DALLAS, June 28, 2012 /PRNewswire/ -- HollyFrontier Corporation (NYSE:HFC) ("HollyFrontier") and Holly Energy Partners, L.P. (NYSE:HEP) ("Holly Energy") today announced that their respective Boards of Directors have approved the acquisition of HollyFrontier's 75% interest in UNEV Pipeline, LLC ("UNEV") by Holly Energy for $315 million, subject to certain post-closing purchase price adjustments. UNEV is the owner of an approximate 400 mile, 12-inch refined products pipeline currently running from Woods Cross, Utah to Las Vegas, Nevada, related products terminals near Cedar City, Utah and Las Vegas, Nevada and other related assets. The purchase price of $315 million is expected to be paid with $260 million in cash and approximately 1.0 million Holly Energy common units valued at $55 million, issued to HollyFrontier.
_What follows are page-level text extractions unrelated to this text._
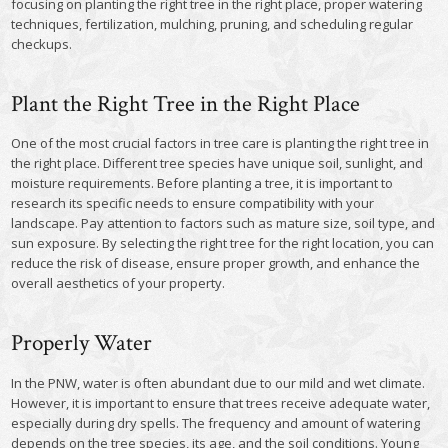
focusing on planting the right tree in the right place, proper watering
techniques, fertilization, mulching, pruning, and scheduling regular
checkups.
Plant the Right Tree in the Right Place
One of the most crucial factors in tree care is planting the right tree in
the right place. Different tree species have unique soil, sunlight, and
moisture requirements. Before planting a tree, it is important to
research its specific needs to ensure compatibility with your
landscape. Pay attention to factors such as mature size, soil type, and
sun exposure. By selecting the right tree for the right location, you can
reduce the risk of disease, ensure proper growth, and enhance the
overall aesthetics of your property.
Properly Water
In the PNW, water is often abundant due to our mild and wet climate.
However, it is important to ensure that trees receive adequate water,
especially during dry spells. The frequency and amount of watering
depends on the tree species, its age, and the soil conditions. Young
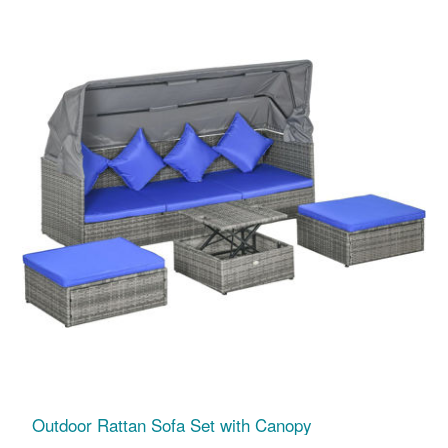
Outdoor Rattan Sofa Set with Canopy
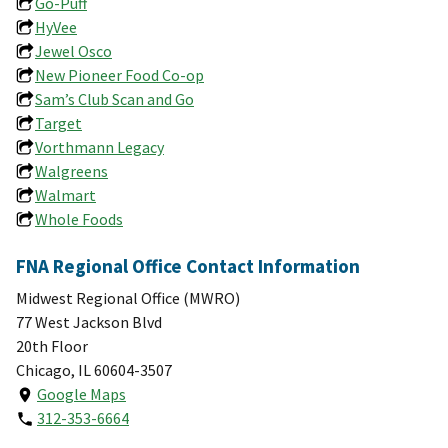
Go-Puff
HyVee
Jewel Osco
New Pioneer Food Co-op
Sam’s Club Scan and Go
Target
Vorthmann Legacy
Walgreens
Walmart
Whole Foods
FNA Regional Office Contact Information
Midwest Regional Office (MWRO)
77 West Jackson Blvd
20th Floor
Chicago, IL 60604-3507
Google Maps
312-353-6664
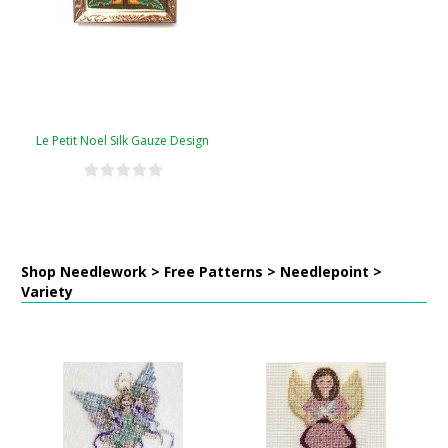
Le Petit Noel Silk Gauze Design
Shop Needlework > Free Patterns > Needlepoint >
Variety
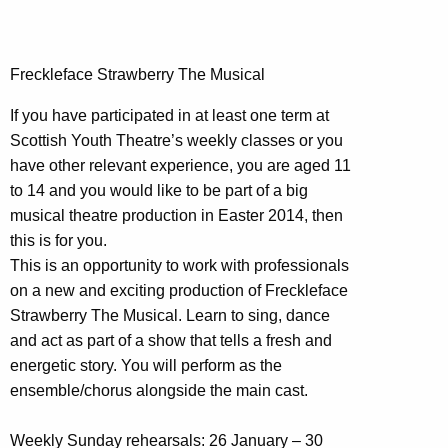
Freckleface Strawberry The Musical
If you have participated in at least one term at
Scottish Youth Theatre’s weekly classes or you
have other relevant experience, you are aged 11
to 14 and you would like to be part of a big
musical theatre production in Easter 2014, then
this is for you.
This is an opportunity to work with professionals
on a new and exciting production of Freckleface
Strawberry The Musical. Learn to sing, dance
and act as part of a show that tells a fresh and
energetic story. You will perform as the
ensemble/chorus alongside the main cast.
Weekly Sunday rehearsals: 26 January – 30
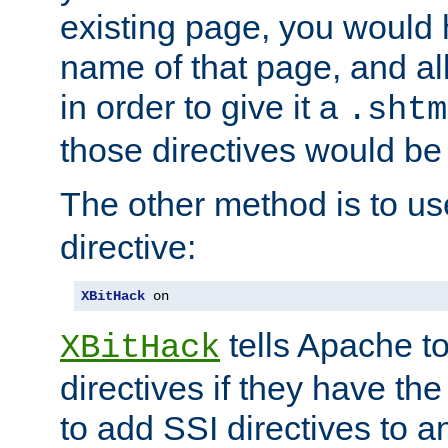
existing page, you would
name of that page, and all
in order to give it a
.shtm
those directives would be
The other method is to u
directive:
XBitHack
 on
tells Apache to
XBitHack
directives if they have the
to add SSI directives to a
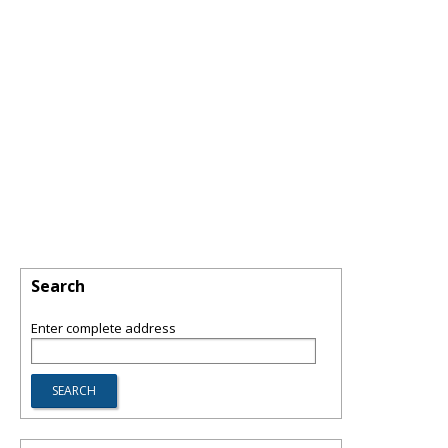
Search
Enter complete address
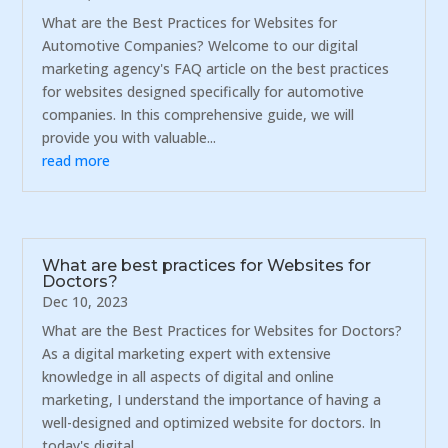
What are the Best Practices for Websites for
Automotive Companies? Welcome to our digital
marketing agency's FAQ article on the best practices
for websites designed specifically for automotive
companies. In this comprehensive guide, we will
provide you with valuable...
read more
What are best practices for Websites for
Doctors?
Dec 10, 2023
What are the Best Practices for Websites for Doctors?
As a digital marketing expert with extensive
knowledge in all aspects of digital and online
marketing, I understand the importance of having a
well-designed and optimized website for doctors. In
today's digital...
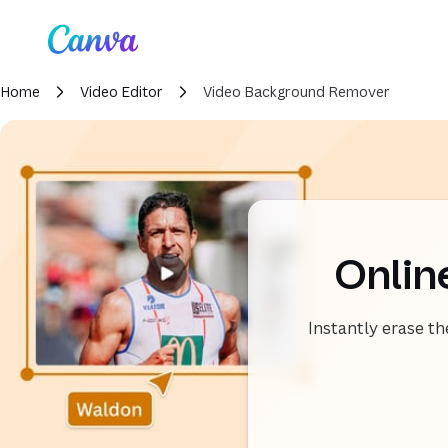
Loading
Canva home
Home
Video Editor
Video Background Remover
Onlin
Instantly erase t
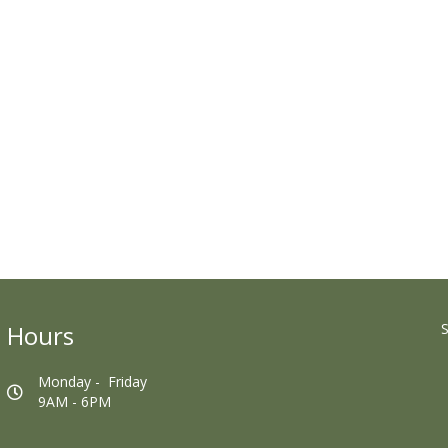
Hours
S
Monday - Friday
9AM - 6PM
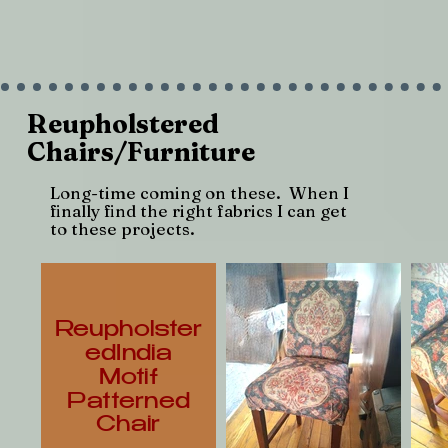
Reupholstered
Chairs/Furniture
Long-time coming on these. When I
finally find the right fabrics I can get
to these projects.
Reupholster
edIndia
Motif
Patterned
Chair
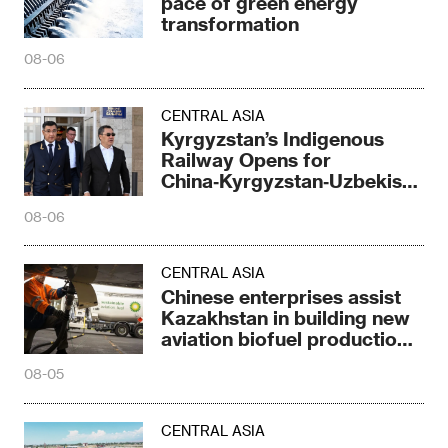
pace of green energy
transformation
08-06
CENTRAL ASIA
Kyrgyzstan’s Indigenous
Railway Opens for
China‑Kyrgyzstan‑Uzbekistan
Corridor
08-06
CENTRAL ASIA
Chinese enterprises assist
Kazakhstan in building new
aviation biofuel production
capacity
08-05
CENTRAL ASIA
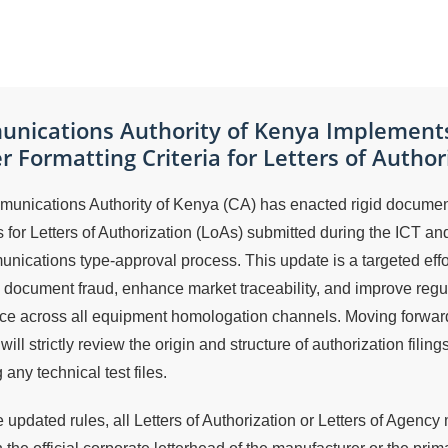
nications Authority of Kenya Implement
er Formatting Criteria for Letters of Author
unications Authority of Kenya (CA) has enacted rigid documen
 for Letters of Authorization (LoAs) submitted during the ICT an
nications type-approval process. This update is a targeted effor
 document fraud, enhance market traceability, and improve regu
ce across all equipment homologation channels. Moving forward
will strictly review the origin and structure of authorization filing
 any technical test files.
 updated rules, all Letters of Authorization or Letters of Agency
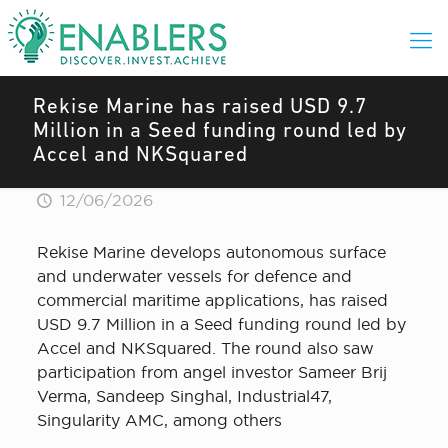
Rekise Marine has raised USD 9.7
Million in a Seed funding round led by
Accel and NKSquared
12/06/2026
Rekise Marine develops autonomous surface
and underwater vessels for defence and
commercial maritime applications, has raised
USD 9.7 Million in a Seed funding round led by
Accel and NKSquared. The round also saw
participation from angel investor Sameer Brij
Verma, Sandeep Singhal, Industrial47,
Singularity AMC, among others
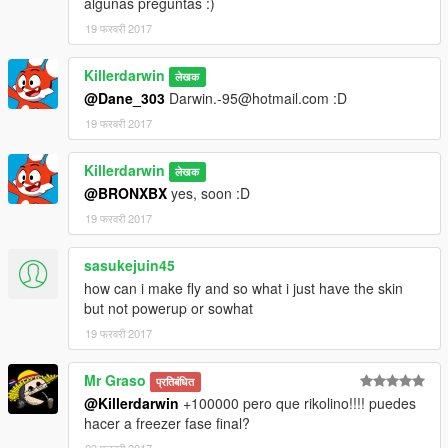
algunas preguntas :)
19 फरवरी 2017
Killerdarwin
लेखक
@Dane_303
Darwin.-95@hotmail.com :D
19 फरवरी 2017
Killerdarwin
लेखक
@BRONXBX
yes, soon :D
19 फरवरी 2017
sasukejuin45
how can i make fly and so what i just have the skin
but not powerup or sowhat
19 फरवरी 2017
Mr Graso
प्रतिबंधित
@Killerdarwin
+100000 pero que rikolino!!!! puedes
hacer a freezer fase final?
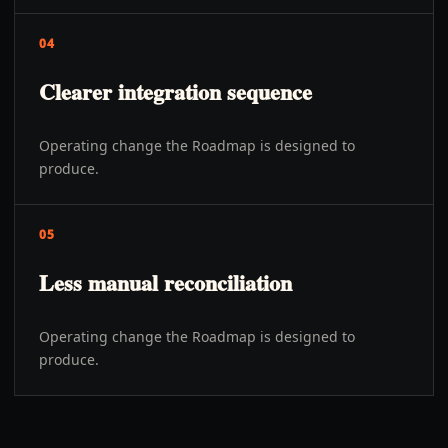
04
Clearer integration sequence
Operating change the Roadmap is designed to
produce.
05
Less manual reconciliation
Operating change the Roadmap is designed to
produce.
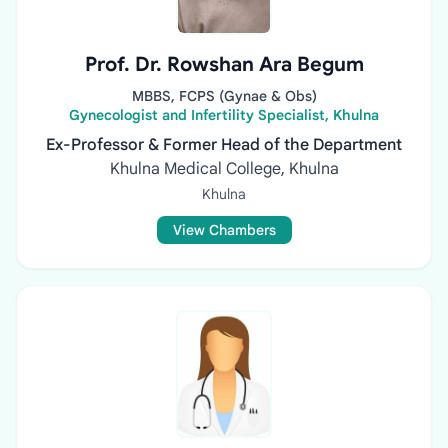
Prof. Dr. Rowshan Ara Begum
MBBS, FCPS (Gynae & Obs)
Gynecologist and Infertility Specialist, Khulna
Ex-Professor & Former Head of the Department
Khulna Medical College, Khulna
Khulna
View Chambers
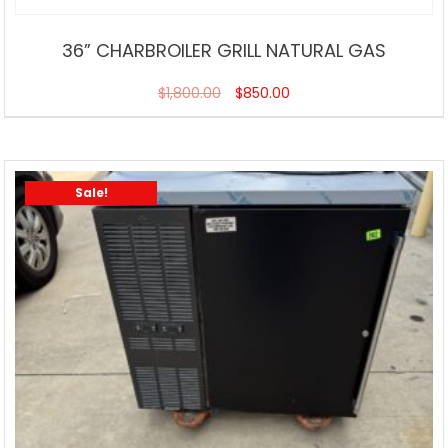
36” CHARBROILER GRILL NATURAL GAS
$
1,800.00
$
850.00
Sale!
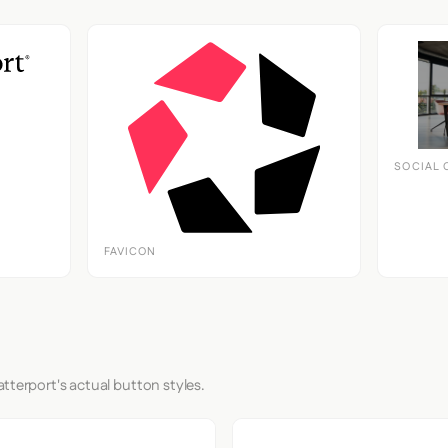
SOCIAL 
FAVICON
tterport's actual button styles.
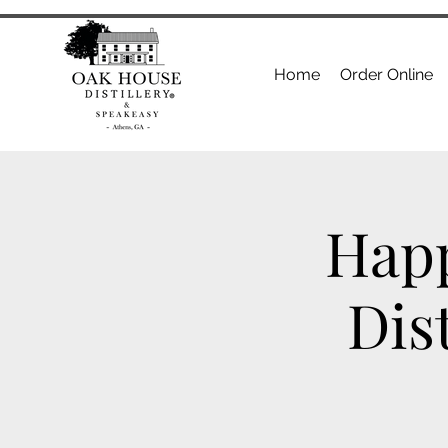
Home
Order Online
Happ
Dis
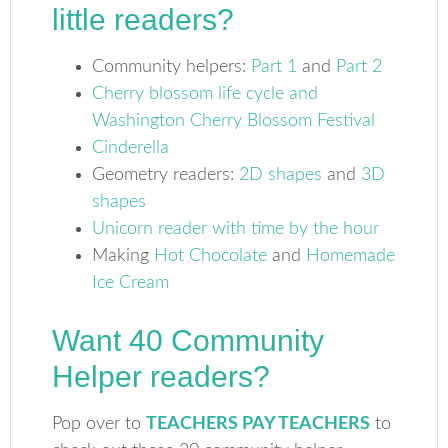
little readers?
Community helpers:
Part 1
and
Part 2
Cherry blossom life cycle and
Washington Cherry Blossom Festival
Cinderella
Geometry readers:
2D shapes
and
3D
shapes
Unicorn reader with time by the hour
Making
Hot Chocolate
and
Homemade
Ice Cream
Want 40 Community
Helper readers?
Pop over to
TEACHERS PAY TEACHERS
to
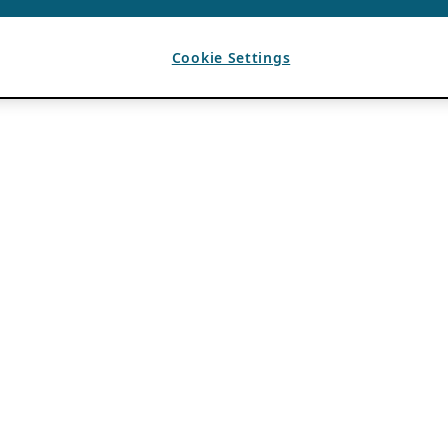
Cookie Settings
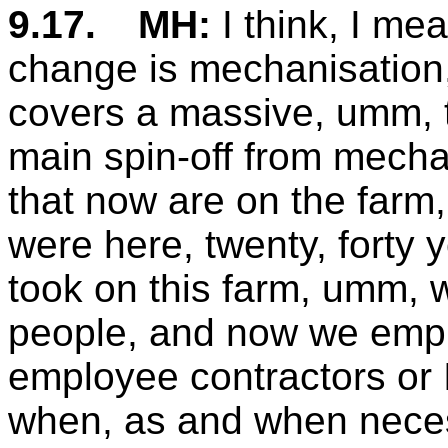
9.17.
MH:
I think, I me
change is mechanisation,
covers a massive, umm, to
main spin-off from mechan
that now are on the farm
were here, twenty, forty 
took on this farm, umm, w
people, and now we emplo
employee contractors or 
when, as and when necess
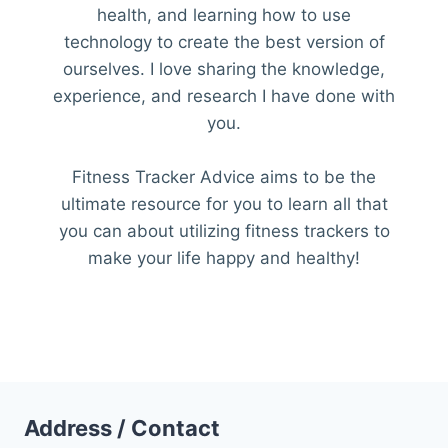
health, and learning how to use
technology to create the best version of
ourselves. I love sharing the knowledge,
experience, and research I have done with
you.
Fitness Tracker Advice aims to be the
ultimate resource for you to learn all that
you can about utilizing fitness trackers to
make your life happy and healthy!
Address / Contact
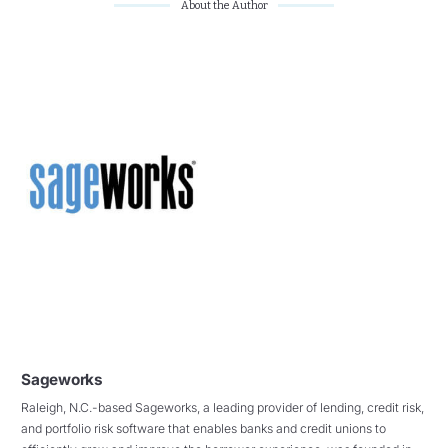
About the Author
Sageworks
Raleigh, N.C.-based Sageworks, a leading provider of lending, credit risk,
and portfolio risk software that enables banks and credit unions to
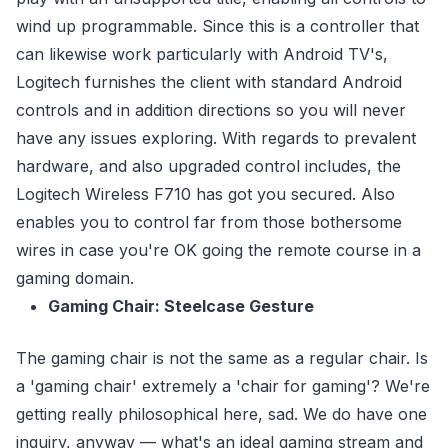
wind up programmable. Since this is a controller that
can likewise work particularly with Android TV's,
Logitech furnishes the client with standard Android
controls and in addition directions so you will never
have any issues exploring. With regards to prevalent
hardware, and also upgraded control includes, the
Logitech Wireless F710 has got you secured. Also
enables you to control far from those bothersome
wires in case you're OK going the remote course in a
gaming domain.
Gaming Chair: Steelcase Gesture
The gaming chair is not the same as a regular chair. Is
a 'gaming chair' extremely a 'chair for gaming'? We're
getting really philosophical here, sad. We do have one
inquiry, anyway — what's an ideal gaming stream and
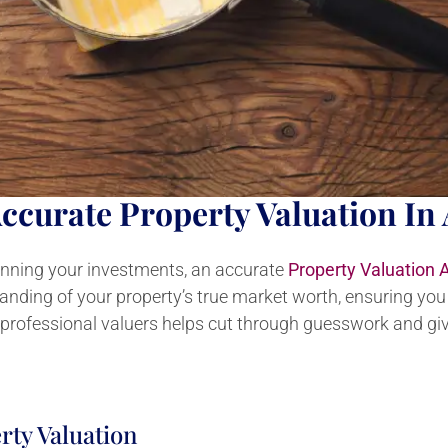
ccurate Property Valuation In 
lanning your investments, an accurate
Property Valuation 
tanding of your property’s true market worth, ensuring yo
 professional valuers helps cut through guesswork and giv
rty Valuation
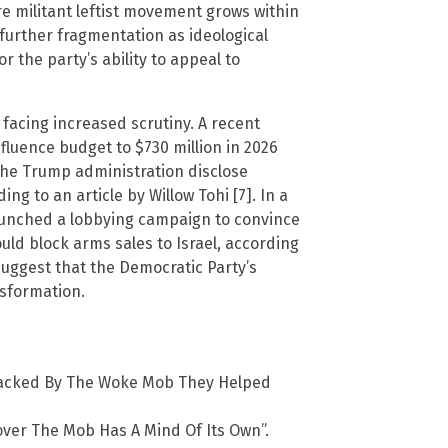
 militant leftist movement grows within
 further fragmentation as ideological
or the party’s ability to appeal to
e facing increased scrutiny. A recent
nfluence budget to $730 million in 2026
the Trump administration disclose
ing to an article by Willow Tohi [7]. In a
aunched a lobbying campaign to convince
uld block arms sales to Israel, according
suggest that the Democratic Party’s
nsformation.
ttacked By The Woke Mob They Helped
cover The Mob Has A Mind Of Its Own”.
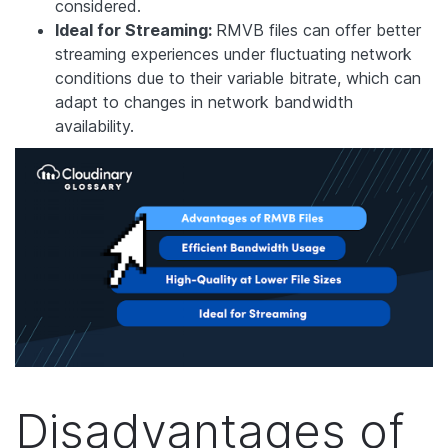
considered.
Ideal for Streaming:
RMVB files can offer better
streaming experiences under fluctuating network
conditions due to their variable bitrate, which can
adapt to changes in network bandwidth
availability.
Disadvantages of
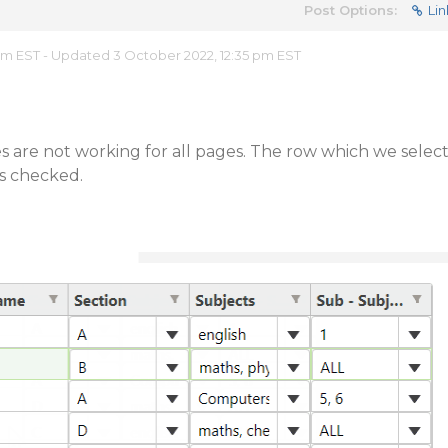
Post Options:
Lin
 pm EST - Updated 3 October 2022, 12:35 pm EST
 are not working for all pages. The row which we selec
ns checked.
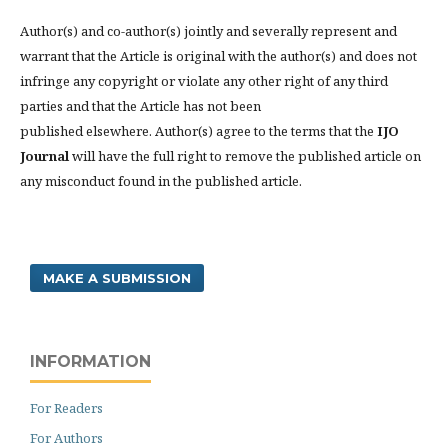
Author(s) and co-author(s) jointly and severally represent and
warrant that the Article is original with the author(s) and does not
infringe any copyright or violate any other right of any third
parties and that the Article has not been
published elsewhere. Author(s) agree to the terms that the
IJO
Journal
will have the full right to remove the published article on
any misconduct found in the published article.
MAKE A SUBMISSION
INFORMATION
For Readers
For Authors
In connection with the closing of the proposed transaction, HollyFrontier, the owner of Holly Energy's general partner, has agreed to forego its right to $1.25 million per quarter of incentive distributions from Holly Energy that the general partner would otherwise be entitled to receive over the 12 consecutive quarters following the closing of the transaction and an additional 4 quarters in certain circumstances. HollyFrontier will also receive a profits interest that will be paid beginning the fifth year after the closing based on UNEV's EBITDA for the fourth year following the closing, by which it would be entitled in certain circumstances to receive 50% of Holly Energy's portion of UNEV's EBITDA over $30 million, until the earlier of reaching a cap or 20 years following the closing.
The closing of the proposed transaction is subject to the execution of definitive agreements, expiration (or early termination) of the applicable waiting period under the Hart-Scott-Rodino Antitrust Improvements Act of 1976, closing of an amendment to Holly Energy's credit facility to, among other things, increase the size of the facility, the delivery of final and satisfactory fairness opinions to the applicable committee of each Board, and other customary closing conditions. Both HollyFrontier and Holly Energy expect the proposed transaction will close in July 2012.Mike Jennings, CEO and President of HollyFrontier, and Matt Clifton, CEO and President of Holly Energy, said "This transaction allows Holly Energy to continue its record of steady growth in tariff-based revenues by purchasing an interest in this strategic common carrier refined products pipeline and is expected to be immediately accretive to Holly Energy's distributable cash flow. The transaction also represents a continuation of HollyFrontier's strategy of capitalizing its logistics assets in the most efficient manner and redeploying capital in its core refining and marketing operations." Holly Energy will host an investor conference call to provide more detail and to answer questions regarding the proposed transaction after the closing of the transaction.